Depuis cinq mois, la capitale semble hantée par une série de disparitions mystérieuses.
Dix-neuf femmes, âgées de 18 à 42 ans, ont été portées disparues entre janvier et mai 2024.
La plupart vivaient dans les quartiers populaires de Makélékélé, Moungali et Talangaï.
Aucune trace, aucun appel de rançon, aucune revendication. Seulement des familles qui attendent, et des rumeurs qui s’épaississent.
Les histoires se ressemblent : une sortie en soirée, un trajet en moto, un rendez-vous annoncé sur les réseaux, puis plus rien.
Le commissariat central évoque des « enquêtes en cours », mais la lenteur et le manque de coordination des services de sécurité alimentent la méfiance.
À Brazzaville, beaucoup parlent désormais d’un réseau organisé.
D’autres penchent pour une vague d’enlèvements à but rituel, théorie classique en période de tension politique.
Dix-neuf noms, dix-neuf familles
Parmi les disparues :
- Grâce N., 23 ans, étudiante à l’Université Marien Ngouabi.
- Mireille T., 28 ans, coiffeuse à Poto-Poto.
- Clarisse M., 19 ans, vendeuse ambulante.
- Nancy E., 30 ans, employée d’une société de nettoyage.
- Thérèse L., 42 ans, commerçante au marché Total.
(et quatorze autres cas recensés par les ONG locales).
Les ONG “Femmes Debout” et “Voix du Congo” dénoncent un silence officiel inquiétant, malgré les signalements déposés dès février.
Les cercles du pouvoir sous les murmures
Des rumeurs circulent dans les couloirs des cafés diplomatiques et sur les messageries cryptées.
Plusieurs noms de politiciens ou de hauts fonctionnaires sont évoqués, sans aucune preuve tangible.
Dans certains témoignages, les noms des certains proche du pouvoir reviennent à plusieurs reprises, mais aucune enquête judiciaire officielle n’a encore établi de lien entre ces disparitions et les personnalités citées.
Un officier de police, sous couvert d’anonymat, reconnaît simplement :
« Il y a des zones où nous n’avons pas accès, des maisons qu’on ne visite pas sans autorisation politique. »
L’omerta et la peur
Dans les quartiers, la peur s’installe. Les femmes sortent de moins en moins seules la nuit.
Les familles s’organisent en groupes d’alerte via WhatsApp, partageant photos et témoignages.
Certains habitants parlent d’un véhicule blanc sans plaque, aperçu à plusieurs reprises près des lieux de disparition.
D’autres y voient une manipulation politique avant les prochaines élections.
L’État, entre déni et embarras

Lors d’une conférence de presse début juin, le porte-parole du gouvernement a condamné les « rumeurs infondées » et promis que « toute la lumière sera faite ».
Aucune nouvelle arrestation n’a été annoncée depuis.

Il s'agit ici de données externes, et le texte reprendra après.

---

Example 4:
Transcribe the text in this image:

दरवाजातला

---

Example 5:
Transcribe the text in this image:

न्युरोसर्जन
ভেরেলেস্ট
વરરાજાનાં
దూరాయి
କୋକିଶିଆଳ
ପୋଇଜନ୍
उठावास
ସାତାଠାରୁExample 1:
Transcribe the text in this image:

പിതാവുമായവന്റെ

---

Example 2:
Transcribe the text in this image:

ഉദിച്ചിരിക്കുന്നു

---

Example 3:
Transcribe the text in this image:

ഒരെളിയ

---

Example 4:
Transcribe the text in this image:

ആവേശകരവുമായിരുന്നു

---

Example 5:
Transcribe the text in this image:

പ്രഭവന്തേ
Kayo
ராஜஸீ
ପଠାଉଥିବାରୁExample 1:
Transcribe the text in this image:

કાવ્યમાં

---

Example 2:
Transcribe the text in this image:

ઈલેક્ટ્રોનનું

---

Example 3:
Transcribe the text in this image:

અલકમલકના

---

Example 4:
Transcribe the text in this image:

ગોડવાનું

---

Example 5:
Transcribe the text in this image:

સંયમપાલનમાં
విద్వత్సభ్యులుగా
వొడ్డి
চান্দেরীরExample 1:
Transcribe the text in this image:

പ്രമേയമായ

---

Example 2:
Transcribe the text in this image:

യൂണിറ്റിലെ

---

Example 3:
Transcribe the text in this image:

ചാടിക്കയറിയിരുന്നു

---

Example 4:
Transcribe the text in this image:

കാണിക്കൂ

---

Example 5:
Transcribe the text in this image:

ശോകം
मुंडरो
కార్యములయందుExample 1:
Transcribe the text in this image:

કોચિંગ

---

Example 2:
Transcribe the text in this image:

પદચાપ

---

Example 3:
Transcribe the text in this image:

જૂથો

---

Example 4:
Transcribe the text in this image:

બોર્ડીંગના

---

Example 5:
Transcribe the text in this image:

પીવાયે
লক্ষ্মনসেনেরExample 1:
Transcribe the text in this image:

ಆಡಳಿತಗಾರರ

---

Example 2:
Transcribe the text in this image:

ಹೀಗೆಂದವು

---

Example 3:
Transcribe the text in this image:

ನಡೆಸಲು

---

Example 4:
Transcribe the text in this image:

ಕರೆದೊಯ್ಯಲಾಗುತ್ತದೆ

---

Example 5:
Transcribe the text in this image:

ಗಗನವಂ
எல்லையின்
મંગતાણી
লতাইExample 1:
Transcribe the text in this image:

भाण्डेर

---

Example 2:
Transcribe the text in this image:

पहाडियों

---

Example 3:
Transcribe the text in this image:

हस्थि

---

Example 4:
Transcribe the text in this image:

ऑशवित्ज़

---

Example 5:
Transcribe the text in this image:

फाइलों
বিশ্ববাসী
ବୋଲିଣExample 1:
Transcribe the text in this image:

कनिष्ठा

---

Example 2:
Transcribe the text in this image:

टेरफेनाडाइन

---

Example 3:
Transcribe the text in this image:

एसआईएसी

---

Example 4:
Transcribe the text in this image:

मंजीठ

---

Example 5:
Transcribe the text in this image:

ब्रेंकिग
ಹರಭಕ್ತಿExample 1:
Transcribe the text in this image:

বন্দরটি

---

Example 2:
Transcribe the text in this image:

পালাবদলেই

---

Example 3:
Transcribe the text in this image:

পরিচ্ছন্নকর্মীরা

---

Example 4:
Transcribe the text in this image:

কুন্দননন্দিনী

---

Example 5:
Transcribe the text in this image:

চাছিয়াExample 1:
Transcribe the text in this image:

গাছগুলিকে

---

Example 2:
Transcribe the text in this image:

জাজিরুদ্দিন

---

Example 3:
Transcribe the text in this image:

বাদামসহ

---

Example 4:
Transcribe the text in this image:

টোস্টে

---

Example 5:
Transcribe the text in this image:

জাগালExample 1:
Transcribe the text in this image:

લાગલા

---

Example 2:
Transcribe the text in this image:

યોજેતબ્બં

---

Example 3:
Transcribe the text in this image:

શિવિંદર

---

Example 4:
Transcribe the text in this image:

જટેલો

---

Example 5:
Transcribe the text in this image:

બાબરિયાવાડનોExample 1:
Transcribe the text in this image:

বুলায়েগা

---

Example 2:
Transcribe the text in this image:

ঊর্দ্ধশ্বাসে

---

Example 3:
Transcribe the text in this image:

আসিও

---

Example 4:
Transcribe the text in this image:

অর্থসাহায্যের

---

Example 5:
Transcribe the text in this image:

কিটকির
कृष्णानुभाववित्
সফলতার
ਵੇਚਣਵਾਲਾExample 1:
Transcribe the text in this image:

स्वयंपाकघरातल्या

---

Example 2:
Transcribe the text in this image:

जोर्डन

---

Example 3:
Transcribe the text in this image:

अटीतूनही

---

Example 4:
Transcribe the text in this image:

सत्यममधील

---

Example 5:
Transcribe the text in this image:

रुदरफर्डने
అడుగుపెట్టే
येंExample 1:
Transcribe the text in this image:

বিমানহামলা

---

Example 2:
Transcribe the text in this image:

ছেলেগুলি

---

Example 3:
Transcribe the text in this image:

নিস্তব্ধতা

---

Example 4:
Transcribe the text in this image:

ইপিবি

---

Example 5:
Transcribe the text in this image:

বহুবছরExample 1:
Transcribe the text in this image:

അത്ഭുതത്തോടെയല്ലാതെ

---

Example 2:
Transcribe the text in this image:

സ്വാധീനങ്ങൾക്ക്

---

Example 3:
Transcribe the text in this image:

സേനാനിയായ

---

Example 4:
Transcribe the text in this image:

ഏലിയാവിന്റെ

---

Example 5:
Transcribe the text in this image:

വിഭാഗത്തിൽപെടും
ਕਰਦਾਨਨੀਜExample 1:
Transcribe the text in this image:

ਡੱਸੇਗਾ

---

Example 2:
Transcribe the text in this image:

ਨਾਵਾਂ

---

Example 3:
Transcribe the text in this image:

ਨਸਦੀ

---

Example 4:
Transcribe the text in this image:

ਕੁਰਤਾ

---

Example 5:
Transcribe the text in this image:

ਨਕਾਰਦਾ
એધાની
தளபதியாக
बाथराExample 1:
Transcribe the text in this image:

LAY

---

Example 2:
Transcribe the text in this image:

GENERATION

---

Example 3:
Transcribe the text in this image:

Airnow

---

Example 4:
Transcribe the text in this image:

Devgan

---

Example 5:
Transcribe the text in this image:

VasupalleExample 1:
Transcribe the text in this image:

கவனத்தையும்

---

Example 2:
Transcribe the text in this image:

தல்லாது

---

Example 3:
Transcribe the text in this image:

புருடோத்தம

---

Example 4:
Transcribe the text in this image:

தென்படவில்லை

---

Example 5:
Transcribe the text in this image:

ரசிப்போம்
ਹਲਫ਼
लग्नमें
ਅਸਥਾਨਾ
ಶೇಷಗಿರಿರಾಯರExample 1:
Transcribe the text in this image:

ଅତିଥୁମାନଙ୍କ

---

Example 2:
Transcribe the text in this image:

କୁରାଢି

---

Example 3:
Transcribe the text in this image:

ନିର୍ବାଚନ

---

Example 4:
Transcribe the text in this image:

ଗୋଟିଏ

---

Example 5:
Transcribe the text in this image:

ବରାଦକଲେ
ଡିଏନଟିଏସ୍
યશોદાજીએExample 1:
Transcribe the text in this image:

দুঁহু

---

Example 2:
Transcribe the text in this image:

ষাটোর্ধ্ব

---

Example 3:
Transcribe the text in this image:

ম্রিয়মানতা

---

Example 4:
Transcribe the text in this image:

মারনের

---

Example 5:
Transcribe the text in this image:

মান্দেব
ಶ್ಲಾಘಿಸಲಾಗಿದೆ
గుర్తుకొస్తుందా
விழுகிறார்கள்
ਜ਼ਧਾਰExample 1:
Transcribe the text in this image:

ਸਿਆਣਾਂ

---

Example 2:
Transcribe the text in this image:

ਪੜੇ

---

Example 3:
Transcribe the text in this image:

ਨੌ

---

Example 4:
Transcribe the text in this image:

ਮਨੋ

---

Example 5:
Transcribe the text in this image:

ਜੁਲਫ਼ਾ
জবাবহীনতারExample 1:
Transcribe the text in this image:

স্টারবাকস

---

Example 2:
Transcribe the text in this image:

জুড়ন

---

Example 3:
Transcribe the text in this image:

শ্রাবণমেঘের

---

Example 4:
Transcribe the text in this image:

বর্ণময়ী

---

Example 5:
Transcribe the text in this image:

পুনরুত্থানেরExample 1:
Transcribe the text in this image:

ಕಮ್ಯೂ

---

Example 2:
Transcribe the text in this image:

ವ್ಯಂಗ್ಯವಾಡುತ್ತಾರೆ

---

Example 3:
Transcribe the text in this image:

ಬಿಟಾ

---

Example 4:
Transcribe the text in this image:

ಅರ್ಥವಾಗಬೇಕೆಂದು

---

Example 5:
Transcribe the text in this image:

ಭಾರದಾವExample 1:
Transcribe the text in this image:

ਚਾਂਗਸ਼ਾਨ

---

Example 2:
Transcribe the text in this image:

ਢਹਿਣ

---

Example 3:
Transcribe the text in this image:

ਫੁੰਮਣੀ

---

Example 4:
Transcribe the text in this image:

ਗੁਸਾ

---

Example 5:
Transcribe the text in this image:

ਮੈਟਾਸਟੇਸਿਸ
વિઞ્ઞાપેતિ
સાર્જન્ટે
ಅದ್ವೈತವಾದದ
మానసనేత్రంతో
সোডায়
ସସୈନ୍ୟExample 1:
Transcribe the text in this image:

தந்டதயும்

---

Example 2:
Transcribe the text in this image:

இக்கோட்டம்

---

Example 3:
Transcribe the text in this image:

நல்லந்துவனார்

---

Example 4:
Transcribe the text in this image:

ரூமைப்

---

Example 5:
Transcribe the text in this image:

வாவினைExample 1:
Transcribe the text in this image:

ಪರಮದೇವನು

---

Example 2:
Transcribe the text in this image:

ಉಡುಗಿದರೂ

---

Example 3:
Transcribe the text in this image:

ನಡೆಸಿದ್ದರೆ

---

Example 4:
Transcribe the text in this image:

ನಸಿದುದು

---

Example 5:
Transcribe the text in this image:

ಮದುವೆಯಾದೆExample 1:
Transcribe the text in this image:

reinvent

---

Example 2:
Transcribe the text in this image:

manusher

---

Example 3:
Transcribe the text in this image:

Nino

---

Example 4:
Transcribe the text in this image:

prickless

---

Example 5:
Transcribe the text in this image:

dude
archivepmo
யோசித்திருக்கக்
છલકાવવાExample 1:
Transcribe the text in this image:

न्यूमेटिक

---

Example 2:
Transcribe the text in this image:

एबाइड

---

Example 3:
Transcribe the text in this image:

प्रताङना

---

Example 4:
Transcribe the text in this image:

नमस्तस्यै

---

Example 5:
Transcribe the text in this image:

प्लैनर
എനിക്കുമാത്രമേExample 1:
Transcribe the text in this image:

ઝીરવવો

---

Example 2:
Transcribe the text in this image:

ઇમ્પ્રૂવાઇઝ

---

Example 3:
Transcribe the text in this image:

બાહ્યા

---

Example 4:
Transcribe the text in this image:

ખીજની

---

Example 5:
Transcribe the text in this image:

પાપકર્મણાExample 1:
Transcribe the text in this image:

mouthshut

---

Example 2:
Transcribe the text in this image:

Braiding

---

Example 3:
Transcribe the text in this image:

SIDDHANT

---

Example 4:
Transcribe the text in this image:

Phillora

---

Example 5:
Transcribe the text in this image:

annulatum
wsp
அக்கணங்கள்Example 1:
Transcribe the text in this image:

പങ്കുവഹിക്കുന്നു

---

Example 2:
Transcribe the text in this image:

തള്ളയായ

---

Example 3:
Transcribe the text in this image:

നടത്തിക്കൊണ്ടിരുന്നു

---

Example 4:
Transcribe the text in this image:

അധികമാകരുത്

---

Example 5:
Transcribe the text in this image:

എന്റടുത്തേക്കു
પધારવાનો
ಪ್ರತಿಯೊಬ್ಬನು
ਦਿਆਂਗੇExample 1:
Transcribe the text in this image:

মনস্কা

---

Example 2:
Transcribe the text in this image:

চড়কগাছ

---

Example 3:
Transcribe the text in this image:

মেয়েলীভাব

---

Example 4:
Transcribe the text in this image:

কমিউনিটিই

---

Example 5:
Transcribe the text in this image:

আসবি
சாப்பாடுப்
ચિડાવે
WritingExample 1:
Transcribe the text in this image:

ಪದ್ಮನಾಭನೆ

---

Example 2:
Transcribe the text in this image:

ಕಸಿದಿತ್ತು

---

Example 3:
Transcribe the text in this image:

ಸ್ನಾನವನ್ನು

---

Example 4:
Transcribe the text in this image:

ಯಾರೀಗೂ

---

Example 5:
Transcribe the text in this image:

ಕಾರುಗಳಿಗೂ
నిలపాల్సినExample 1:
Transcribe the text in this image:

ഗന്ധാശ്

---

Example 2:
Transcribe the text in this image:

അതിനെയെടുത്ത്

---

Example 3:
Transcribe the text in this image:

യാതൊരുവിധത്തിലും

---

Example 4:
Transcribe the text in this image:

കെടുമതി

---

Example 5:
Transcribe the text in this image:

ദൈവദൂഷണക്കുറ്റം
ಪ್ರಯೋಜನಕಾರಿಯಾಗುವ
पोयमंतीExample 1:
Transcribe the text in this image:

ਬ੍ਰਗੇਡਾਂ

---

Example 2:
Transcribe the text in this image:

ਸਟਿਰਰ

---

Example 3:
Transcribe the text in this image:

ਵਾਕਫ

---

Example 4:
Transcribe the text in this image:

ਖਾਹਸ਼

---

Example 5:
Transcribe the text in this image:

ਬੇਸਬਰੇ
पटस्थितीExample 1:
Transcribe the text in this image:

Les ONG locales, elles, demandent la création d’une commission indépendante pour enquêter sur ce qu’elles appellent désormais “les disparues du fleuve”.
Dix-neuf femmes. Dix-neuf histoires suspendues dans l’air chaud de Brazzaville.
Leurs visages s’affichent sur des pancartes dans les marchés, sur les murs des églises, parfois en stories sur les réseaux sociaux.
Chaque photo est un rappel : derrière le brouillard politique, il y a des vies qui s’effacent, lentement, sans bruit.
Il convient de rappeler que des cas similaires de disparitions avaient déjà été signalés les années précédentes, sans qu’aucune enquête n’aboutisse véritablement. Ces affaires, restées sans suite concrète, avaient déjà nourri un climat de méfiance et renforcé le sentiment d’impunité au sein de la population brazzavilloise.
Et tant que personne n’aura parlé, Brazzaville continuera de murmurer sans savoir à qui appartient vraiment ce silence.